No tears, please. It’s a waste of good suffering.
– The Hellbound Heart, Clive Barker
This composition started with the desire to turn every letter of a book into music. I chose Clive Barker’s 1986 novella The Hellbound Heart which in 1987 became one of my favourite films: Hellraiser. I knew I would be spending an exceptionally long time with this material so it was important that it meant a lot to me and would sustain my interest. This piece, in all of its occasional tortuousness, seeks to reflect the themes, ideas and implications of Barker’s writing: hedonism, torture, puzzles, sexuality, extreme pleasure indistinguishable from pain, the horrifically beautiful interdimensional Cenobites, sadomasochism, blood and gore and ripping flesh, mysticism and murder.

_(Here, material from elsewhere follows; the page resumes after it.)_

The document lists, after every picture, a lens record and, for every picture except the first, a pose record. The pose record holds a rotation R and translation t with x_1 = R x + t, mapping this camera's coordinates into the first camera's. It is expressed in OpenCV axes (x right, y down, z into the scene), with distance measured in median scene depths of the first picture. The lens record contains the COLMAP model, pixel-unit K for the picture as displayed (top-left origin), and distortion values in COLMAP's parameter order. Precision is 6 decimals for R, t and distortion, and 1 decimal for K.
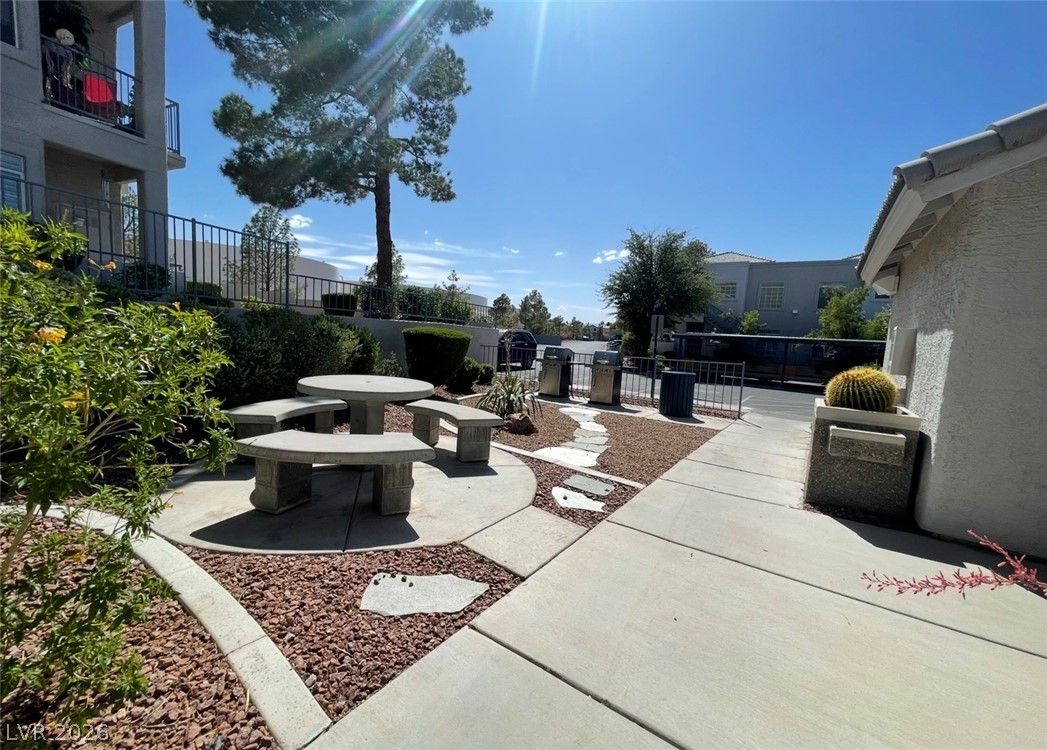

When I read text I see perpetual patterns; a vast sea of letters talking to each other in all manner of languages, which are so numerous and so exciting to me. When reading most people do not see these and there is no reason they should, they generally don’t add anything to the subject matter. Every single letter of Barker’s book has its own specific note, chord or motif that evolves throughout the thirty-thousand bars (indeed, so did I, I was not the same composer when I wrote both pages one and one-thousand) varying based on the surrounding text in a multidimensional explosion of systems and connections, attempting to put into music the linguistic features that form the contents of the ocean, with its surface projection we skim across when reading. This piece was an utterly painstaking attempt to put these ideas into music and I take some beastly satisfaction that it took around 6666 hours to actually write. I hope this goes some way to celebrating the genius of Clive Barker’s wicked imagination and unparalleled writing style.